Droit au respect de l’intimité de la vie privée lors des enquêtes  La loi prévoit effectivement que l’Officier d’État civil peut surseoir à la célébration du mariage dans le cas de présomptions sérieuses de fraude. Actuellement, le côté systématique des enquêtes est illégal, discriminatoire et contraire à l’esprit de la loi. Les procédés policiers sont inquisitoires voire insultants et usent trop souvent de l’intimidation. Par ailleurs, les conjoints disposent de peu d’informations sur le déroulement de la procédure qui peut s’avérer longue (minimum 6 mois).

Droit à la reconnaissance des mariages célébrés à l’étranger  De plus en plus de communes affirment que les mariages célébrés à l’étranger ne peuvent être reconnus avant une enquête policière et l’avis du procureur du Roi demandé. Cette affirmation est totalement erronée : la reconnaissance peut avoir lieu.

Pas de signature d’un ordre de quitter le territoire (OQT) préalable à l’enquête de la police L’enquête menée par la police en vue d’instruire le dossier et de déterminer la bonne foi des candidats est parfois soumise, pour les sans-papiers, à la signature préalable (et parfois sans copie) d’un ordre de quitter le territoire délivré par l’Office des Étrangers, exécutable à la fin de la procédure. Après le refus de mariage ou de cohabitation légale, la personne sans titre de séjour perd sa protection avant d’avoir reçu la moindre motivation et la privation de liberté peut avoir lieu dès l’aube le lendemain.

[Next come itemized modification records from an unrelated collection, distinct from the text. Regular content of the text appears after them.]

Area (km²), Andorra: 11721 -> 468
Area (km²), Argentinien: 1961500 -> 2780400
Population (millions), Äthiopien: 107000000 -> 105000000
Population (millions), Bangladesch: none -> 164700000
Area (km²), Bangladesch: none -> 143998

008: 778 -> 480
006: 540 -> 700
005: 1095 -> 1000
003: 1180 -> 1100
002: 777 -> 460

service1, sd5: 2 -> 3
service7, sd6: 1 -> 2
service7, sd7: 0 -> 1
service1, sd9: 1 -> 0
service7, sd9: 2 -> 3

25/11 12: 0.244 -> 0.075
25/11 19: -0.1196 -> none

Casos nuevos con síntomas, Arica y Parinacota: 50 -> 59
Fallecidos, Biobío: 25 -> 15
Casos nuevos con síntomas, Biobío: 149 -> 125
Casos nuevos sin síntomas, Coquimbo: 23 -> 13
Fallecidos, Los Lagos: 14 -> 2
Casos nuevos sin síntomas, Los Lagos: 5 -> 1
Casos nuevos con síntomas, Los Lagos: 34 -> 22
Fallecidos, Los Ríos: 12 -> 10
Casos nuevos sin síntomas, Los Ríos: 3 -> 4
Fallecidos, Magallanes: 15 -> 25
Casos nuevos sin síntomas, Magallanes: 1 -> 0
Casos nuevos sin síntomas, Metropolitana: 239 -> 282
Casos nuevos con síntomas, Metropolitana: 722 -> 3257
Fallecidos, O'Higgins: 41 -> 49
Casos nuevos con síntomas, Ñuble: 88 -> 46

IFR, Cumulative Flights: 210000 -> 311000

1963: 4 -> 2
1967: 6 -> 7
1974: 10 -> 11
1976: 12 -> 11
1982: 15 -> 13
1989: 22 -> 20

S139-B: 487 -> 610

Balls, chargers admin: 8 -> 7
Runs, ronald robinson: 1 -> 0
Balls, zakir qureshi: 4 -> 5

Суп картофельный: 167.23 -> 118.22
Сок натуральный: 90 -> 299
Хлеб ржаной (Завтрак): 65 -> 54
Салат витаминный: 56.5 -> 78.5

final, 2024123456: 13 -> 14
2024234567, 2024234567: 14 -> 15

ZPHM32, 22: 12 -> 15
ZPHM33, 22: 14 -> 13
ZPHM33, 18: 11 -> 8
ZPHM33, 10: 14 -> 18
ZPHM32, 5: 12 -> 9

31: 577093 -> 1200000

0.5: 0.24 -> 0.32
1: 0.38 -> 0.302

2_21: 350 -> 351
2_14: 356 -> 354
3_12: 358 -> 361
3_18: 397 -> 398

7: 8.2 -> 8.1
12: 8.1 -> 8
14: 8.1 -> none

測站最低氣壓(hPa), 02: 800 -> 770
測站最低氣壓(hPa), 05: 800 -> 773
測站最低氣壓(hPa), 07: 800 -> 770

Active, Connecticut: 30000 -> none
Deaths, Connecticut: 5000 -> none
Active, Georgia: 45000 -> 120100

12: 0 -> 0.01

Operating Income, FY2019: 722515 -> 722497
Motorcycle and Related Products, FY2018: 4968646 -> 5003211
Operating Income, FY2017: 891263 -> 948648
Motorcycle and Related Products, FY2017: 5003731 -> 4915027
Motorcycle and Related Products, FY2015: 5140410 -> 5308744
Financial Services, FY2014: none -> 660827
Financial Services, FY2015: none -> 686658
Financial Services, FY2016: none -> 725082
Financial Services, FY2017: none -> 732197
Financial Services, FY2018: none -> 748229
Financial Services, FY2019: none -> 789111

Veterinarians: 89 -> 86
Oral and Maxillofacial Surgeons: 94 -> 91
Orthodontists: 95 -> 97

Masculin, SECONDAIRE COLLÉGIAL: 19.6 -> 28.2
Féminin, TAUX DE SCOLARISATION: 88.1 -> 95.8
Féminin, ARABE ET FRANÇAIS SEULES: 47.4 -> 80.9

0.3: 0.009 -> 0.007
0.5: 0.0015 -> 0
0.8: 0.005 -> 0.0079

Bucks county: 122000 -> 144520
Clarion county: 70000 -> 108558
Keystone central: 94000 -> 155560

Respect de l’intérêt supérieur des enfants Dans les cas de déclaration de paternité, l’officier de l’État civil peut refuser une reconnaissance et priver ainsi l’enfant de ses droits sociaux, civils et politiques. Or il existe déjà des mécanismes pour combattre les quelques cas de fraudes. Ces dispositions créent une inégalité entre enfants nés en Belgique de parents en séjour légal et enfants dont un des parents n’a pas le séjour légal. Cette pratique peut mener à des violations de l’intérêt supérieur de l’enfant, au mépris des droits national et international.

Respect des personnes quelque soit la démarche (mariage ou cohabitation légale)

Les couples qui, par conviction, ne souhaitent pas conclure le mariage mais la cohabitation légale doivent pouvoir bénéficier des mêmes égards auprès des services de la population et de l’État civil. Actuellement la cohabitation légale prend plus de temps encore que le mariage. Les couples sont parfois reçus dans des salles d’attente sans aucun formalisme. La cohabitation légale n’est pas un sous-statut d’état civil et mérite les mêmes considérations que le mariage.